Page 118 - Петр Первый
P. 118
Долго доставал из кисета сложенную бумажку. Разложил ее на столе. (С прилавка
принесли свечу.) Придавил ногтем листок, где были нарисованы два крыла, наподобие
мышиных, с петлями и рычагами. Опухшие щеки у него выпячивались.
– Дивная и чудесная механика, – заговорил он надменно, – слюдяные крылья, три
аршина в длину каждое, аршин двенадцать вершков поперек… Машут вроде летучей
мыши через рычаги – одним старанием ног, а также и рук… (Убежденно.) Человек может
летать! Я в Англию убегу… Там эти крылья сделаю… Без вреда с колокольни прыгну…

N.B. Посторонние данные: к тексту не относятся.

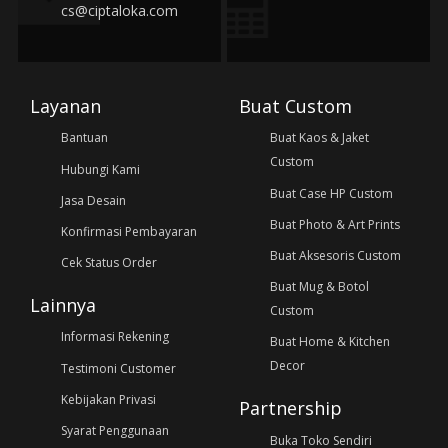
cs@ciptaloka.com
Layanan
Buat Custom
Bantuan
Buat Kaos & Jaket
Custom
Hubungi Kami
Buat Case HP Custom
Jasa Desain
Buat Photo & Art Prints
Konfirmasi Pembayaran
Buat Aksesoris Custom
Cek Status Order
Buat Mug & Botol
Lainnya
Custom
Informasi Rekening
Buat Home & Kitchen
Decor
Testimoni Customer
Kebijakan Privasi
Partnership
Syarat Penggunaan
Buka Toko Sendiri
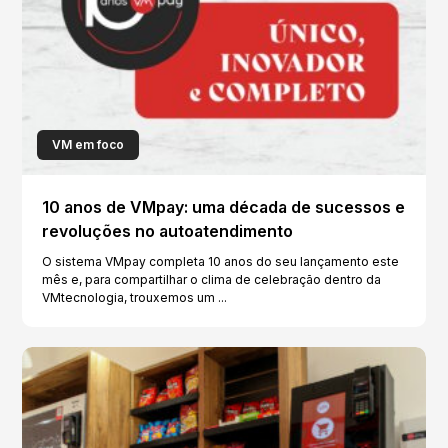
VM em foco
10 anos de VMpay: uma década de sucessos e
revoluções no autoatendimento
O sistema VMpay completa 10 anos do seu lançamento este
mês e, para compartilhar o clima de celebração dentro da
VMtecnologia, trouxemos um ...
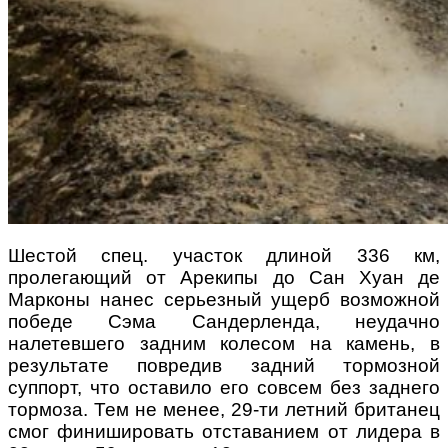
Шестой спец. участок длиной 336 км,
пролегающий от Арекипы до Сан Хуан де
Марконы нанес серьезный ущерб возможной
победе Сэма Сандерленда, неудачно
налетевшего задним колесом на камень, в
результате повредив задний тормозной
суппорт, что оставило его совсем без заднего
тормоза. Тем не менее, 29-ти летний британец
смог финишировать отставанием от лидера в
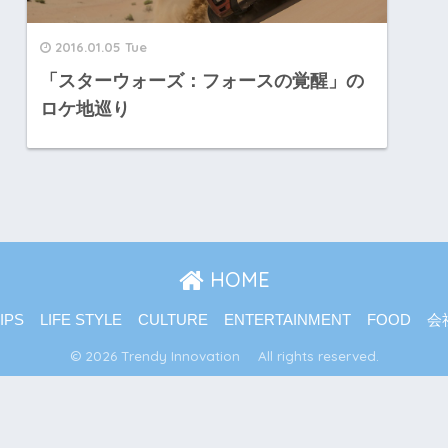
2016.01.05 Tue
「スターウォーズ：フォースの覚醒」の
ロケ地巡り
HOME
IPS
LIFE STYLE
CULTURE
ENTERTAINMENT
FOOD
会
© 2026 Trendy Innovation All rights reserved.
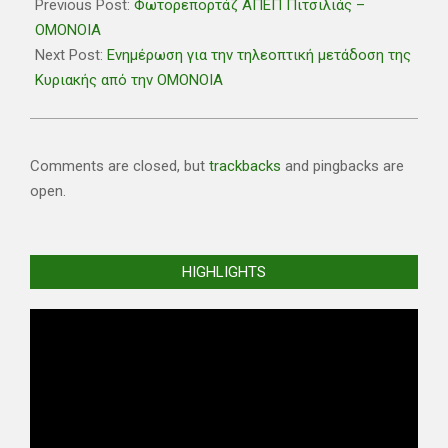
03-
Previous Post:
Φωτορεπορτάζ ΑΠΕΠ Πιτσιλιάς –
04
ΟΜΟΝΟΙΑ
Next Post:
Ενημέρωση για την τηλεοπτική μετάδοση της
Κυριακής από την ΟΜΟΝΟΙΑ
Comments are closed, but
trackbacks
and pingbacks are
open.
HIGHLIGHTS
Video
Player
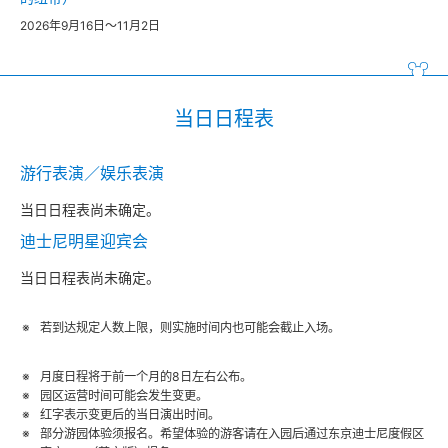
2026年9月16日～11月2日
当日日程表
游行表演／娱乐表演
当日日程表尚未确定。
迪士尼明星迎宾会
当日日程表尚未确定。
若到达规定人数上限，则实施时间内也可能会截止入场。
月度日程将于前一个月的8日左右公布。
园区运营时间可能会发生变更。
红字表示变更后的当日演出时间。
部分游园体验须报名。希望体验的游客请在入园后通过东京迪士尼度假区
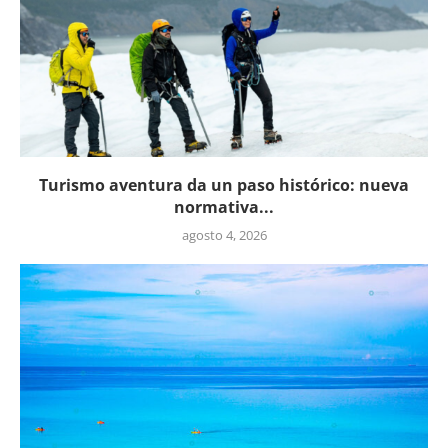
Turismo aventura da un paso histórico: nueva
normativa...
agosto 4, 2026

Человек будет летать, как журавель! (Опять бешено – в мокрое окошко.) Троекуров,
просчитался, боярин!.. Бог человека сделал червем ползающим, я его летать научу…

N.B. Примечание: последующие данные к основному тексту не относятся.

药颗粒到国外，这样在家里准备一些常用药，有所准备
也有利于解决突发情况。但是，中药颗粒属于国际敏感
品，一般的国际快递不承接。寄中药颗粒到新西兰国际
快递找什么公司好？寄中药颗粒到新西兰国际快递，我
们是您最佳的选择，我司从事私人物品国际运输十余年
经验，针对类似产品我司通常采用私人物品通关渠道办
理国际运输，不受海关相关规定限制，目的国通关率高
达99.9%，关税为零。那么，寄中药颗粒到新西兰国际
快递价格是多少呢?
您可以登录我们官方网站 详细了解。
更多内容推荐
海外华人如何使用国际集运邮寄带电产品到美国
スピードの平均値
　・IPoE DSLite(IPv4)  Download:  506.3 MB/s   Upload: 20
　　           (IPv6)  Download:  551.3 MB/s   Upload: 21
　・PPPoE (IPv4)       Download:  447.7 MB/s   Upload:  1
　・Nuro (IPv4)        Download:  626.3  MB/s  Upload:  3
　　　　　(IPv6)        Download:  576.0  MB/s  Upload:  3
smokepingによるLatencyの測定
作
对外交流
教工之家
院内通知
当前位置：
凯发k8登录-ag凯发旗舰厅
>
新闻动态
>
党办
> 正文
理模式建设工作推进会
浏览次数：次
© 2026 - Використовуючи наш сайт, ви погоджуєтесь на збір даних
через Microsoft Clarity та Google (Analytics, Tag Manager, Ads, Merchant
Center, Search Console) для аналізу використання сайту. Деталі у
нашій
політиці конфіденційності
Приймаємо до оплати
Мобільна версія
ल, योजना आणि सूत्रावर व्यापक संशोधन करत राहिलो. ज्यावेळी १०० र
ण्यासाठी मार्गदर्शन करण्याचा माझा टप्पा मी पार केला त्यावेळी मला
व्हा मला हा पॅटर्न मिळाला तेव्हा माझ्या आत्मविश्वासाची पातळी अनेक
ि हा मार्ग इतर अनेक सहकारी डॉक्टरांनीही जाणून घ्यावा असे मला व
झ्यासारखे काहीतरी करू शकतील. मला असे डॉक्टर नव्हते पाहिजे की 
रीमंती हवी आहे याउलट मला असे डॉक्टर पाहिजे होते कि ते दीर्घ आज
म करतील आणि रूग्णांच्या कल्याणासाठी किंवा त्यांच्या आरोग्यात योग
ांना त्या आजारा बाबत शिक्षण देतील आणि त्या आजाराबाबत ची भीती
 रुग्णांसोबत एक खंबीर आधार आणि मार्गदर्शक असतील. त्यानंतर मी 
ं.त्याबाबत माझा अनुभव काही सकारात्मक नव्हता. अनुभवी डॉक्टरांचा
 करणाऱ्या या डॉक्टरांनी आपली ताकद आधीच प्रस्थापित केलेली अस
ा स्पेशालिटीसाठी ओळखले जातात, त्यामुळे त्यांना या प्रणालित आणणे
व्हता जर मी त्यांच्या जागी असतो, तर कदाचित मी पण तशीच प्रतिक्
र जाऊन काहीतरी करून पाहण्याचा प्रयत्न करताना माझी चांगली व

Дотянувшись, Овдоким ласково потрепал его:
– По порядку говори, касатик, – как тебя обидели-то?
Кузьма насупился, засопел.
– Тяжелы их сделал, ошибся маленько… Человек я бедный… Были у меня сделаны малые
крылья, – кое из чего, из лубка, из кожи… На дворе с избы прыгал против ветра, – шагов
пятьдесят пронесло… А голова-то у меня уж горит… Научили, – пошел в Стрелецкий
приказ и закричал: караул… Схватили и – бить было, конечно… Нет, говорю, не бейте, а
ведите меня к боярину, знаю за собой государево дело… Привели… Сидит, сатана, морду
в три дня не обгадишь. Троекуров… Говорю ему: могу летать вроде журавля, – дайте мне
рублев двадцать пять, слюды выдайте, и я через шесть недель полечу… Не верит…
Говорю, – пошлите подьячего на мой двор, покажу малые крылья, только на них перед
государем летать неприлично. Туда, сюда, податься ему некуда, – караул-то мой все
слыхали… Ругал он меня, за волосы хватил, велел Евангелие целовать, что не обману.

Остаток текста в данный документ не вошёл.